TASK: Reproduce the records below without any change, starting at their first line and ending with the line that contains "8: (706, 201)".

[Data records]
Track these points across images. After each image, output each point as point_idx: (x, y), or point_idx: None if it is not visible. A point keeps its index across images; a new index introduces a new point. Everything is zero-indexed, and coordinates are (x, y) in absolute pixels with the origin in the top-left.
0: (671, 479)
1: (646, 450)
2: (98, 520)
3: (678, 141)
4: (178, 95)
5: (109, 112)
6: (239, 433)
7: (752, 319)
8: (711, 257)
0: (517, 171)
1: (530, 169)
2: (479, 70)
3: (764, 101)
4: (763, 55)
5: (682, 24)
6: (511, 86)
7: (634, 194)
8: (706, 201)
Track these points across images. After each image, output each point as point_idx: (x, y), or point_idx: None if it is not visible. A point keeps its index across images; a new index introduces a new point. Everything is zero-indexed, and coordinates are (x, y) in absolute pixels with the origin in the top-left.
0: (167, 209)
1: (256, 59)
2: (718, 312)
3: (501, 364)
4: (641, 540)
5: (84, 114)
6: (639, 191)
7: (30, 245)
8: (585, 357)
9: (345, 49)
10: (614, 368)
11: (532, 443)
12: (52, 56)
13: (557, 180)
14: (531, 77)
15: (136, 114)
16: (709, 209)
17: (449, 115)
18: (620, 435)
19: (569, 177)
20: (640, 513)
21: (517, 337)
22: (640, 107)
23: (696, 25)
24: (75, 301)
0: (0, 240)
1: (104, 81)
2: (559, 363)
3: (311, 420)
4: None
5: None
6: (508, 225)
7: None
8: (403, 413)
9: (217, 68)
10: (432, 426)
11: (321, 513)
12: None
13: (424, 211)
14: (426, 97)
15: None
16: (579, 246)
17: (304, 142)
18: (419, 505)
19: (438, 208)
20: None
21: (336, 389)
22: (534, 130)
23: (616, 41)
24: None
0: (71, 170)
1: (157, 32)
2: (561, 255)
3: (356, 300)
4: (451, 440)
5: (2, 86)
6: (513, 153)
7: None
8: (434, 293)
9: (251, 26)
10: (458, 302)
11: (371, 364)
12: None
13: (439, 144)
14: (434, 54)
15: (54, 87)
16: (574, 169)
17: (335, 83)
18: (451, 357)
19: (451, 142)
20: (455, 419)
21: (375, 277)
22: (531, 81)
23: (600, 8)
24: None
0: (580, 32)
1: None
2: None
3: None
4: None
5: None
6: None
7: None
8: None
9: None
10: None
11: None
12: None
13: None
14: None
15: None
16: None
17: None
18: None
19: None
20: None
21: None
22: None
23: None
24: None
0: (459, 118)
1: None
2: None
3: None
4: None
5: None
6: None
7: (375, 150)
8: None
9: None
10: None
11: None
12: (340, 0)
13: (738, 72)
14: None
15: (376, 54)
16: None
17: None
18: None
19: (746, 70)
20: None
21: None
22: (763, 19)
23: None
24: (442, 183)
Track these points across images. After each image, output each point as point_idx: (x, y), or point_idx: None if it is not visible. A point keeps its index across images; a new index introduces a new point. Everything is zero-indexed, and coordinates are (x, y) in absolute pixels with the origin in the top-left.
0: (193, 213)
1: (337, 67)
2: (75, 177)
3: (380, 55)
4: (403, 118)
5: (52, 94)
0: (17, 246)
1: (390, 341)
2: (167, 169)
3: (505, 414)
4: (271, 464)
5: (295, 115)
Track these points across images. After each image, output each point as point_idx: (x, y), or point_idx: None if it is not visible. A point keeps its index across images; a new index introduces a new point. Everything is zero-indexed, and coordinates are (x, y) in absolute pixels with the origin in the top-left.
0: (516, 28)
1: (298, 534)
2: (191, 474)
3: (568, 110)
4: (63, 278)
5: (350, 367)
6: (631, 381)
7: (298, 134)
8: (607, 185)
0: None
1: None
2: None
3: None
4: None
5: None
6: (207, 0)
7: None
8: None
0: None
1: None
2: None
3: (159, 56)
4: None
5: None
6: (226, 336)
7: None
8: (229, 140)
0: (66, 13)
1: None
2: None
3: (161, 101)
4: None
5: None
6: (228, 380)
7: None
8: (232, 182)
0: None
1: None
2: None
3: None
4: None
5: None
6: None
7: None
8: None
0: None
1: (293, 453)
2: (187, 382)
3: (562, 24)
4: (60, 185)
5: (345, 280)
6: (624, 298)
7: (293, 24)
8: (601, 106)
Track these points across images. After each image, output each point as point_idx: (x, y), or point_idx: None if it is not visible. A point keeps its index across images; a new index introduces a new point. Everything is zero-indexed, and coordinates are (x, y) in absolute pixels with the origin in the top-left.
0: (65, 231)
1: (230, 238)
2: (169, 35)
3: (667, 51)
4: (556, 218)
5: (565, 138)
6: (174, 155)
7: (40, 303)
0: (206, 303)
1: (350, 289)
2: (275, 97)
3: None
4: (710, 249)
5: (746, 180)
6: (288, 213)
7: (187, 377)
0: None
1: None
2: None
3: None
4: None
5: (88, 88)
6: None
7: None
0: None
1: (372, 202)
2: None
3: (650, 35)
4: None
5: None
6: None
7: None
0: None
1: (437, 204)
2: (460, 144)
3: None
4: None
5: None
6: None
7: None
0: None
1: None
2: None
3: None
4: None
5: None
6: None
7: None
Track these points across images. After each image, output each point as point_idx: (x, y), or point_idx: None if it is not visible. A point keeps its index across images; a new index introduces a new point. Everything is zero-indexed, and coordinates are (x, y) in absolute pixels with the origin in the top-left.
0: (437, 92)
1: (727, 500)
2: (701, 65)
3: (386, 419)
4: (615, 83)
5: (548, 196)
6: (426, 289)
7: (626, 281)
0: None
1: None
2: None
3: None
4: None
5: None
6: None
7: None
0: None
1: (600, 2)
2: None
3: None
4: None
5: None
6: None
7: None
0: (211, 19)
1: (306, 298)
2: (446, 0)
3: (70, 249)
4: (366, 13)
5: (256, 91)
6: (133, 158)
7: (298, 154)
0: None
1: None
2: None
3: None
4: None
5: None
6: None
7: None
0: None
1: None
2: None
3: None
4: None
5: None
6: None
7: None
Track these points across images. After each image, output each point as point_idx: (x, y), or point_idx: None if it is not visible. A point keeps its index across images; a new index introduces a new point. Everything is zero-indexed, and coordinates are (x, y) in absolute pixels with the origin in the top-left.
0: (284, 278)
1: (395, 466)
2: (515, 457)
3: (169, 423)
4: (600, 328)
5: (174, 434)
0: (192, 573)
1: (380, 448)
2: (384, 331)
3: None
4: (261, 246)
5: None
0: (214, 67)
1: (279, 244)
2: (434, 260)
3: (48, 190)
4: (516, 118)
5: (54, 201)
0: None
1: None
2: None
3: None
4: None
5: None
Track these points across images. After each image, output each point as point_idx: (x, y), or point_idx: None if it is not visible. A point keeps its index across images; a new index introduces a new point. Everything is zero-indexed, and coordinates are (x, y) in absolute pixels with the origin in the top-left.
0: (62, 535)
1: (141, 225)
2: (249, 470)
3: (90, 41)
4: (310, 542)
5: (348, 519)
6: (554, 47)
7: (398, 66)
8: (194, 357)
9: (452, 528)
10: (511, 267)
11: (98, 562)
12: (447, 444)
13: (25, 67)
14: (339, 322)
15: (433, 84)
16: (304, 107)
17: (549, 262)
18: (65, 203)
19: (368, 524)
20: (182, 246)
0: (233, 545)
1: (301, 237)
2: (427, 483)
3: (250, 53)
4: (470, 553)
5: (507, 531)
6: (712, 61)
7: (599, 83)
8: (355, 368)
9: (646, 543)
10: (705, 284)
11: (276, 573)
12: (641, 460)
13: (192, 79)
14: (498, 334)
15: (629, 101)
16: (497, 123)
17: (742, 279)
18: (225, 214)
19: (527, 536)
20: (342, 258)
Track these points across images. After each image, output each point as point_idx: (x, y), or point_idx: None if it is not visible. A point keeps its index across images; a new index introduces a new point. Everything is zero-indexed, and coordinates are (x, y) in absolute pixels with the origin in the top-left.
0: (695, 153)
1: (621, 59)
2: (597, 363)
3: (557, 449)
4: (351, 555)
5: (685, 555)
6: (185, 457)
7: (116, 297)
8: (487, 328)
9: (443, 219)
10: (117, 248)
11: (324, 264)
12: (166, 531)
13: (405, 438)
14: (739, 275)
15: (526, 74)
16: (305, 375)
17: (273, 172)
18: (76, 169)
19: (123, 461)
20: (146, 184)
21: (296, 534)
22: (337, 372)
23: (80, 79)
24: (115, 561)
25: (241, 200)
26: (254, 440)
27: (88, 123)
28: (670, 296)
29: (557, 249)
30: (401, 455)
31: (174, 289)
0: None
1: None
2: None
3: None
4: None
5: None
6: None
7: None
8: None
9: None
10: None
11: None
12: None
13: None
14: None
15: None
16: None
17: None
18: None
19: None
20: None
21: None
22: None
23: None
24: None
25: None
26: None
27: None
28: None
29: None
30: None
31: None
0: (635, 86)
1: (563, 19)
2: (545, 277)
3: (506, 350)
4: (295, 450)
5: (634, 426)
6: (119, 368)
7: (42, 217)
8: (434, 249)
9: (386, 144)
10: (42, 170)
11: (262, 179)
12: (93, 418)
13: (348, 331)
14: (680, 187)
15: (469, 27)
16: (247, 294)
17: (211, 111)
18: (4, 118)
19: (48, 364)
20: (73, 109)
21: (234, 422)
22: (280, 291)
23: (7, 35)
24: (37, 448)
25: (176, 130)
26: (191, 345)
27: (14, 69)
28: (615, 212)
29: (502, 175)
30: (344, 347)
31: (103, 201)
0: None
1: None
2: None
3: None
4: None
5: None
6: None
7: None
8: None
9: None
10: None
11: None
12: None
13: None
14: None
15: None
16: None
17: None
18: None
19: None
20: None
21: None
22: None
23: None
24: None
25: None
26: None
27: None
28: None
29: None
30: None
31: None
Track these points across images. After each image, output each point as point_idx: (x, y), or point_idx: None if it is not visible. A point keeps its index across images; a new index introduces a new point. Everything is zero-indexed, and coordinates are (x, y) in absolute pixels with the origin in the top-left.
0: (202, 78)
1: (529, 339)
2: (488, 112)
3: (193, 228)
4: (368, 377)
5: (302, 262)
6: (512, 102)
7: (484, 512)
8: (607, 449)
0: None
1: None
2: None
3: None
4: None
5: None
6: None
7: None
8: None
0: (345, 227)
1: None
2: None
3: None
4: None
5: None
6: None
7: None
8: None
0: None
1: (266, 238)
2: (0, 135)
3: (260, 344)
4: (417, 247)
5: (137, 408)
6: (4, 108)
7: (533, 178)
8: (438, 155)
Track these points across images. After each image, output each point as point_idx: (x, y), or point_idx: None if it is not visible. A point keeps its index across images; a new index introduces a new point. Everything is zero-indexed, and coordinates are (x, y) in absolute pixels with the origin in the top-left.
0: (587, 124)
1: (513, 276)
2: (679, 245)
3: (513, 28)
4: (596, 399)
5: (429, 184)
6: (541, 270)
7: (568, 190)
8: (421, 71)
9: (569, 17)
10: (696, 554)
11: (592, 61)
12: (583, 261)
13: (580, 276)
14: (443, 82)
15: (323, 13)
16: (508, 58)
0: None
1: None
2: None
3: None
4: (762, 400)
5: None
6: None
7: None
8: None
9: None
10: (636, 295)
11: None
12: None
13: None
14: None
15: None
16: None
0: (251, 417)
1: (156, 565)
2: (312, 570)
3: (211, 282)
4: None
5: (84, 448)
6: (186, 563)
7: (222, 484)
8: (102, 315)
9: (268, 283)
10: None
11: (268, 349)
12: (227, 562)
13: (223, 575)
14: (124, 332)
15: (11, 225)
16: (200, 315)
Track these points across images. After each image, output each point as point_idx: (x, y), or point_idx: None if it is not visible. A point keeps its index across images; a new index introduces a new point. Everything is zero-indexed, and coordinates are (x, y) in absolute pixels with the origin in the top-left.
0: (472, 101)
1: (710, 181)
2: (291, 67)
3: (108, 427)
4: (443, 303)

FINAL RESULT:
Track these points across images. After each image, output each point as point_idx: (x, y), or point_idx: None if it is not visible. A point keeps its index across images; a new index introduces a new point. Everything is zero-indexed, and coordinates are (x, y) in absolute pixels with the origin in the top-left.
0: (671, 479)
1: (646, 450)
2: (98, 520)
3: (678, 141)
4: (178, 95)
5: (109, 112)
6: (239, 433)
7: (752, 319)
8: (711, 257)
0: (517, 171)
1: (530, 169)
2: (479, 70)
3: (764, 101)
4: (763, 55)
5: (682, 24)
6: (511, 86)
7: (634, 194)
8: (706, 201)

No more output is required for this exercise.